I also have changed wondering why now ? supposed to be easy rubbish windows dosnt support my ancient printer so its chnage it at a cost or take it to the shop and see if he can do it at a cost ?

Bloody things i was happy with the old system it worked for me so why did i allow myself to be coned by all the hipe you get .You would think we wouldknow better at out age ,if its not broken why change it


----------



## CV3 (Jan 30, 2014)

I leave the computer off most of the day. But turn it on in the evening. Runs at night. I had a message saying I was scheduled for 10 up grade I thought I said NO. But came in Sunday and it was updated also. A very good friend who owns a IT company and computer store told me that at slowly you will start to find that new programs will not run on the older windows version or only run minimal versions. I will learn what I need to know it will just be a pain.


----------



## Gloops (Jan 23, 2015)

I'm ok I got a Mac. as the saying goes "use a mac you wont go back"


----------



## Batakali (Feb 28, 2016)

Don't feel bad. This kindle is the most technologically advanced thing I own. If I need my wife's laptop she has to turn it on and navigate for me! Heck, I still have an old rotary phone with a twelve foot cord on the wall!


----------



## gdenby (Apr 27, 2013)

Batakali said:


> Don't feel bad. This kindle is the most technologically advanced thing I own. If I need my wife's laptop she has to turn it on and navigate for me! Heck, I still have an old rotary phone with a twelve foot cord on the wall!


FWIW, my MIL had a rotary phone. I saw her phone bills after she passed away, and it appeared that she was paying $900 a year to maintain the phone companies last mechanical switch.

My wife and I still have only a land line, much to our children's frustration. We are both rather happy to not have to answer a phone unless we are sitting not far from it, instead of driving, walking, shopping, etc.


----------



## gdenby (Apr 27, 2013)

CV3 said:


> I leave the computer off most of the day. But turn it on in the evening. Runs at night. I had a message saying I was scheduled for 10 up grade I thought I said NO. But came in Sunday and it was updated also. A very good friend who owns a IT company and computer store told me that at slowly you will start to find that new programs will not run on the older windows version or only run minimal versions. I will learn what I need to know it will just be a pain.


I'm running an older Mac. Its performance is still fine, tho' the hardware is at the edge of what is considered adequate. When Apple switched to net upgrades, I avoided doing so for several years because my network connection was so slow that it might have taken 4 - 5 days just to do the download, and the connection was rarely stable for that amount of time. Eventually, the box started acting weird, so the next time the upgrade came up, I let it happen. Only took 6 hours, and another 4 to re-index the drive contents. Then, 3 - 4 old programs completely failed.

I've since added in some open-source software. While the capabilities are on a par w. commercial programs from 5 - 6 years ago, they are free, and still being developed.

I'm turning into something of an old fud, technology-wise. Somewhat strange. I was programming in Fortran in the late 60's, had two good friends who were building their own 1st computers from components in the late 70's. Being strapped for cash till the mid-80's, I had to make do w. spending lots of time w. friends who had C-64s. Bought an Amiga in 86, started writing BASIC programs, toke Unix lessons at work. Eventually had a few small articles published on 3-D modeling, and ended up writing and upgrading the database at work. Did support for both Windows (eww) and Macs, and briefly, NeXTs.

> [What this exercise asks]
[a] Return the passage of the forum thread above from "Bloody things i" to "(Jan 30, 2014)", word for word.
[b] In the forum thread, how long did gdenby's Mac upgrade take once it was allowed to run, and how much extra time did re-indexing the drive take?

> [Extracted records]
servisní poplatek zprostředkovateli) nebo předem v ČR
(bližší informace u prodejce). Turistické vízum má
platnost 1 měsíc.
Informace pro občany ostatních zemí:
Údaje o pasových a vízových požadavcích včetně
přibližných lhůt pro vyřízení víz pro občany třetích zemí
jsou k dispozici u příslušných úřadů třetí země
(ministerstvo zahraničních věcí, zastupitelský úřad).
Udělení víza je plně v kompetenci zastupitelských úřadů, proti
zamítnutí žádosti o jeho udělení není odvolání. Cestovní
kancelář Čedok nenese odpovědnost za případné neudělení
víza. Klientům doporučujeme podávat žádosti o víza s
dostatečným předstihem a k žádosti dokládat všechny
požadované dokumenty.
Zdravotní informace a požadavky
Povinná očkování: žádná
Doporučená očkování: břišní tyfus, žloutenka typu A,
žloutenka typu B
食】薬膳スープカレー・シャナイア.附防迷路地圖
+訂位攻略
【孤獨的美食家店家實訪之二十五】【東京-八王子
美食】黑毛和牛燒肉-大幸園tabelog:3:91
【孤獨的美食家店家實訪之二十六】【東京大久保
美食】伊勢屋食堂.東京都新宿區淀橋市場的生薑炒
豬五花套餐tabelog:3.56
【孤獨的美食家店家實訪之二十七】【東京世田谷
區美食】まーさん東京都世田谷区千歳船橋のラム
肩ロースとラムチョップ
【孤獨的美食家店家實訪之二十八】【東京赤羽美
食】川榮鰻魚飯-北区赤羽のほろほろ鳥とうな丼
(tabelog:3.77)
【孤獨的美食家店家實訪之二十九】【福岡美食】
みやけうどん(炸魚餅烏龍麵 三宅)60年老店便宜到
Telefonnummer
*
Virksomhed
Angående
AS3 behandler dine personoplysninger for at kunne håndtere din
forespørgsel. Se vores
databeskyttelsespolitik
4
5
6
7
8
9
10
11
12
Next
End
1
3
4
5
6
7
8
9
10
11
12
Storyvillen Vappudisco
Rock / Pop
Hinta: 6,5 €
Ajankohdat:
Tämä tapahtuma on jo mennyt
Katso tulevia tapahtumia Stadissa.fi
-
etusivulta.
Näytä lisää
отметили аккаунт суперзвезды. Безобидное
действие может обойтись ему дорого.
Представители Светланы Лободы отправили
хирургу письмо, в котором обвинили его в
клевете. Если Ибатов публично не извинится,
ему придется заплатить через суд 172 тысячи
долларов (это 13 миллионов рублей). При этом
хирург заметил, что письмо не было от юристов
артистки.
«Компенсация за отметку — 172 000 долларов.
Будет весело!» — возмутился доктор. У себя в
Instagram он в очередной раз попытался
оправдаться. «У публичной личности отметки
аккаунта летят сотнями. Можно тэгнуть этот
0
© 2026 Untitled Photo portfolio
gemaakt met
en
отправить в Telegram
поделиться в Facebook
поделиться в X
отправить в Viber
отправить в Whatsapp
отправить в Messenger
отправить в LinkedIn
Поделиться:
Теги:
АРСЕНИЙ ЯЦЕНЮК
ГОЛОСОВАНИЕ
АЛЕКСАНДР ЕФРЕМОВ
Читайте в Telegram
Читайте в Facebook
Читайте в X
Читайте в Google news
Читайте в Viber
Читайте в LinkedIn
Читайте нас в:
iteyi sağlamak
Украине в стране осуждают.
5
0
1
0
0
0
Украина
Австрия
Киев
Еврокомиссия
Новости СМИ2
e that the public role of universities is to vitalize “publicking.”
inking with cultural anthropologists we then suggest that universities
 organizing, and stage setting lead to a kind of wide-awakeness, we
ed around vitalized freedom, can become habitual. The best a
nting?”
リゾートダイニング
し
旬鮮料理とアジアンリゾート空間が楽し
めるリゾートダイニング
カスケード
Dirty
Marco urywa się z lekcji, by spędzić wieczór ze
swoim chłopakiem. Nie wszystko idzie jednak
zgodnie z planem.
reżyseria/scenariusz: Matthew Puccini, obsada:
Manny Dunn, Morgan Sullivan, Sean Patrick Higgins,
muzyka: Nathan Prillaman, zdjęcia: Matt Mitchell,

==

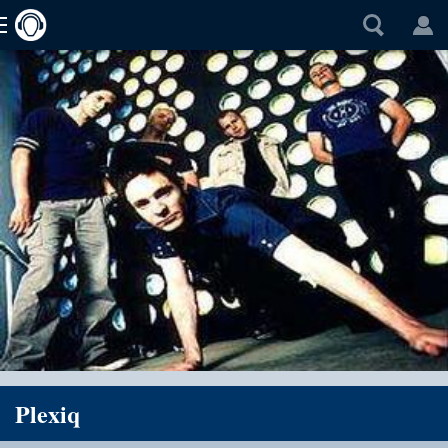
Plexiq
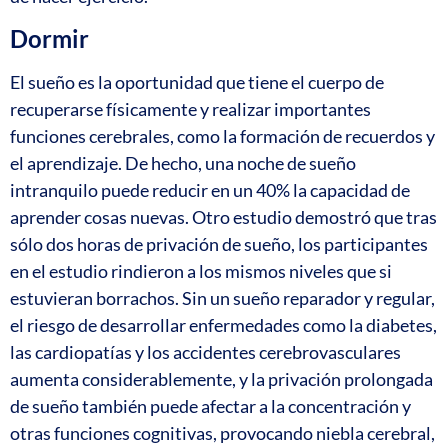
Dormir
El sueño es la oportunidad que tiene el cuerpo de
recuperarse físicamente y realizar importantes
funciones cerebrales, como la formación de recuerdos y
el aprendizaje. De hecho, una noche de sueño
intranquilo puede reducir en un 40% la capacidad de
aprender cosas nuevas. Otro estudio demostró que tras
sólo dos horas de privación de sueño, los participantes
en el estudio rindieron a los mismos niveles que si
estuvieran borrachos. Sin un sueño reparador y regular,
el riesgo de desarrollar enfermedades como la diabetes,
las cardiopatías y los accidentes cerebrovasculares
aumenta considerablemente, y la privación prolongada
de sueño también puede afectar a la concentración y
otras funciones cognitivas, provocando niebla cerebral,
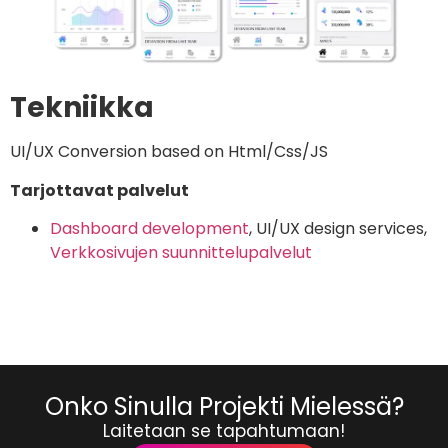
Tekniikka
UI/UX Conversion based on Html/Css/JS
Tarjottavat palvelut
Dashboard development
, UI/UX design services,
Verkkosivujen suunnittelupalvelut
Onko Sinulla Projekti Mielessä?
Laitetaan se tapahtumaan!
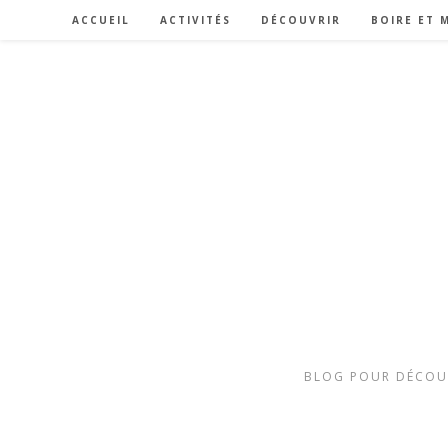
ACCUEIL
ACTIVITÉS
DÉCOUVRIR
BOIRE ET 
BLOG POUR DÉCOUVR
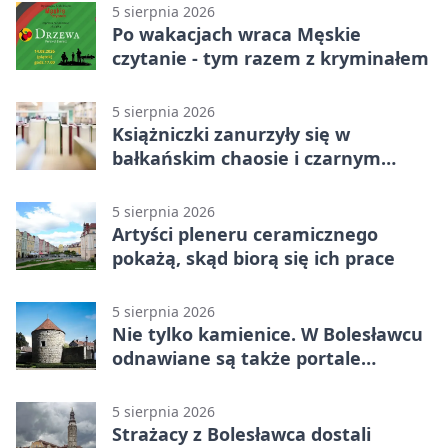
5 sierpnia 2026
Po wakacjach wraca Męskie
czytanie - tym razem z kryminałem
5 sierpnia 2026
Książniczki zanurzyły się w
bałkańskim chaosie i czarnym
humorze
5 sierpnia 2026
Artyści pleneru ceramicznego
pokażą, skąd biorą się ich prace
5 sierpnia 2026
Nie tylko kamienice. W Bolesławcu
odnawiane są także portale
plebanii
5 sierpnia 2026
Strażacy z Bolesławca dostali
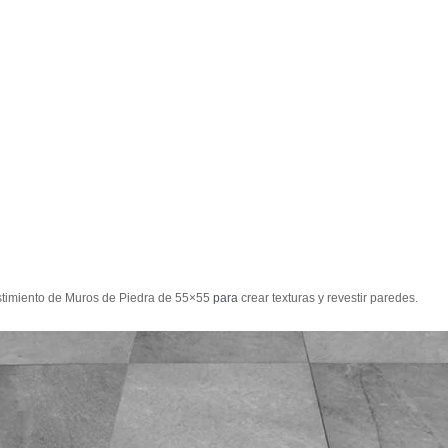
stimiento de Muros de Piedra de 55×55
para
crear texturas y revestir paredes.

> [Solutions to the tasks]
[a]
Bloody things i was happy with the old system it worked for me so why did i allow myself to be coned by all the hipe you get .You would think we wouldknow better at out age ,if its not broken why change it


----------



## CV3 (Jan 30, 2014)

[b] The upgrade took 6 hours, and re-indexing the drive took another 4 hours.